Volta e meia, para ocupar pequenos pedaços de tempo, pego num livro e começo a reler.
Peguei em Um Anjo no Trapézio, do Manuel da Fonseca, e na página 45,
reencontro este parágrafo, por sinal, devidamente sublinhado, bem esgalhado que
está:
«Vindo do lado da Cordoaria, a rua é estreita
como um beco. Alarga à medida que desce. Mas continua sempre estreita,
angustiada, exígua. Fora e dentro das casas, nos quartos divididos por
tabiques, nos corredores. Até nas janelinhas de sacada, bonitas à sua maneira,
mas onde mal se cabe.
É preciso falar, sair das casas, senão sufoca-se. É preciso viver à vista da
rua. Contar tudo, em grupos, pelas tabernas ou de longe, de porta para porta,
de janela para janela. Desabafar, senão cometem-se crimes. Gritar o que se fez
ou anda a pensar fazer. O que se viu ou ouviu. Tudo. Principalmente
acontecimentos da vida íntima. Nossa ou alheia.
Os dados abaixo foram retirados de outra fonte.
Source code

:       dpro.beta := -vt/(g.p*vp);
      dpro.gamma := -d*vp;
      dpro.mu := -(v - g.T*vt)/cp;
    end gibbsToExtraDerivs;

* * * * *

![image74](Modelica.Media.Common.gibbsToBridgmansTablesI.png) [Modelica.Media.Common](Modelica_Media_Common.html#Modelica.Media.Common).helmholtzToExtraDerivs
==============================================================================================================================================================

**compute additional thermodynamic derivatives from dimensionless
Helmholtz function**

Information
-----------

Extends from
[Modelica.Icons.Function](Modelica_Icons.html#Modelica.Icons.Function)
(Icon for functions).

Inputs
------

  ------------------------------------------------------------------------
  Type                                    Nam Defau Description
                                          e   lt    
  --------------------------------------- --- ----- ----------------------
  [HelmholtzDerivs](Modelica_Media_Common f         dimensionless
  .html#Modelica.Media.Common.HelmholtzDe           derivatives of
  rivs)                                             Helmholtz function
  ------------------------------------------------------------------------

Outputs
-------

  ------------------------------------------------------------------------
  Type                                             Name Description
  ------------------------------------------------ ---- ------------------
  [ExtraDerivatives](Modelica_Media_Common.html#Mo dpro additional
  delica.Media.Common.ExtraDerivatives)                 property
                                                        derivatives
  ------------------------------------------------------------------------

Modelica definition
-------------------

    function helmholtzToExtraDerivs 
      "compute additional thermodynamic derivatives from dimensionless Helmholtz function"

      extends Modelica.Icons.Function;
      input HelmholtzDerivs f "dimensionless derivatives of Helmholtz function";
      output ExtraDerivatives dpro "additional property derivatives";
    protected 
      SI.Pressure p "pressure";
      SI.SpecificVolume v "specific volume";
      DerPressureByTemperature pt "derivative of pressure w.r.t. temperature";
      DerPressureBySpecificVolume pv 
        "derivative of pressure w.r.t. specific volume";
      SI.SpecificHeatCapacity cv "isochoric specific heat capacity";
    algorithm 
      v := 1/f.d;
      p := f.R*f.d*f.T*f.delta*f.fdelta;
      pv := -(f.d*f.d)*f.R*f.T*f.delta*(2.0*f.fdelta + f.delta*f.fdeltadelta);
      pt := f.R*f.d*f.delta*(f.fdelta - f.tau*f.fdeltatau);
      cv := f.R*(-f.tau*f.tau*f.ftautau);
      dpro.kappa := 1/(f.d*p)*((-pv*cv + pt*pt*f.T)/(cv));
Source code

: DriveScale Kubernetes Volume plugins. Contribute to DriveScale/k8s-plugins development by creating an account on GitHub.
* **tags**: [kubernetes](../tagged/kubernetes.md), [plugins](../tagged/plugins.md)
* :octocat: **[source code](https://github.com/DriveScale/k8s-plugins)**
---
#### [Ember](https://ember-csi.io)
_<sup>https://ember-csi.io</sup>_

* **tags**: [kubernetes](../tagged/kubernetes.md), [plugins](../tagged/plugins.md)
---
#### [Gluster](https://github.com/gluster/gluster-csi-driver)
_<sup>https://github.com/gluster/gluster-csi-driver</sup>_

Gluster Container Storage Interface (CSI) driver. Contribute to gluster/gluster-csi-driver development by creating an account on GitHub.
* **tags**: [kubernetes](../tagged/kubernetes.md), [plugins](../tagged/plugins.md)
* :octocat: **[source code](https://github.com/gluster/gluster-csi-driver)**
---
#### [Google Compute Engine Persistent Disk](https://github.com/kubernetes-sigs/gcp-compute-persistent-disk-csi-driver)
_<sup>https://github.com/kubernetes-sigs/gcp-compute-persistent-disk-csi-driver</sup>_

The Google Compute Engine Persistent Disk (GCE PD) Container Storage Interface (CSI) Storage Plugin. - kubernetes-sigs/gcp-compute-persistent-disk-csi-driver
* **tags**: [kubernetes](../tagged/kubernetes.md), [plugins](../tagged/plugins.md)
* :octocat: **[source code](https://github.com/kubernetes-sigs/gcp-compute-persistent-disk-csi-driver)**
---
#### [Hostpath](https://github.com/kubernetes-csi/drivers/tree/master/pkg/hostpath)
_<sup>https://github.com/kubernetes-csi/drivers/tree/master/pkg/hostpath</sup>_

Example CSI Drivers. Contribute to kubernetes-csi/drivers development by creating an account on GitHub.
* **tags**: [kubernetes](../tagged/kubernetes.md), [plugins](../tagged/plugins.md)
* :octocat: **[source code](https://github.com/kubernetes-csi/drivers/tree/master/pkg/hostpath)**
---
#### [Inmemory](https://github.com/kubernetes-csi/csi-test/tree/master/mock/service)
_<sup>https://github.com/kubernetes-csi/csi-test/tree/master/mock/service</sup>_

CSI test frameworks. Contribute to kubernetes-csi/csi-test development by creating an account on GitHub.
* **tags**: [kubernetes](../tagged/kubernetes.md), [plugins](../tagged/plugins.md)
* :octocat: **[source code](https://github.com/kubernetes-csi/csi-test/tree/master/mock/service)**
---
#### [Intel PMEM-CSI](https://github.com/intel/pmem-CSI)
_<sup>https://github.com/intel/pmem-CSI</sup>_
Velhos como a rua, de pé, no minúsculo degrau que faz de passeio, os barbeiros
analisam os factos, criticam. Os diálogos refilam de uma vivacidade crua e
mordaz. A ninguém, homem, mulher ou criança, nenhuma palavra é vedada. Obscena,
cruel, satírica, odiosa, desde que sirva usa-se de voz corrente e simples.»
Não foi um livro feliz do Manuel da
Fonseca, apesar de em certas páginas encontrarmos o seu selo:
Relembremos o que aqui já foi escrito
sobre o livro:
«Numa
entrevista a Maria Teresa Horta publicada em A Capital de 20 de Junho de
1968 disse Manuel da Fonseca:
«Pouco depois de “Cerromaior”,
escrevi um romance. Duzentas e tal páginas. Um sujeito que o leu, gostou. Eu
não. Nem o publiquei. Agora, que já tinha “esquecido” o tal romance inédito,
mas não as pessoas, nem os acontecimentos, dei-me à escrita, e as duzentas e tantas
páginas ficaram reduzidas a quarente e nove. O título do conto é o mesmo do romance “Um Anjo no Trapézio”.»
O livro foi
muito mal recebido pela crítica.
Alice Vassalo
Pereira escreveu no “Jornal do Fundão” de 28 de Julho de 1968:
«Manuel da Fonseca publica pouco.
Sabemos isso. Temos dele meia dúzia de livros, e um longo silêncio de cerca de
dez anos entre a publicação do último – “Seara de Vento” – e a de “Um Anjo no
Trapézio” que surge agora nas nossas mãos. Um longo silêncio apenas povoado, de
vez em quando de reedições e trabalhos dispersos por jornais. “Um Anjo no
Trapézio” é a palavra de quebrar o silêncio.
Mas (infelizmente) para certos casos o silêncio continua a ser de oiro. E por vezes (agora) a palavra nem de pedra é…»
José Gomes
Ferreira, nos seus “Dias
Comuns”, 5º volume, no dia 14 de Junho de 1968 escreve esta
entrada:
«O Manuel da Fonseca publicou um livro
novo: “O Anjo no Trapézio.
Ainda não o li, mas gelou toda a gente.
O João José Cochofel:
- É muito mau… Com as palavras
derretidas.
O Augusto Abelaira, a medo, com a
delicadeza natural de não dizer mal dos ausentes:
- “O Fogo e as Cinzas” é um livro
formidável.
O Carlos de Oliveira sacode a cabeça
apavorado com esta verificação:
É terrível! Pode perder-se o talento!
Desgosto de família.
Damos os pêsames uns aos outros. Sinceros.»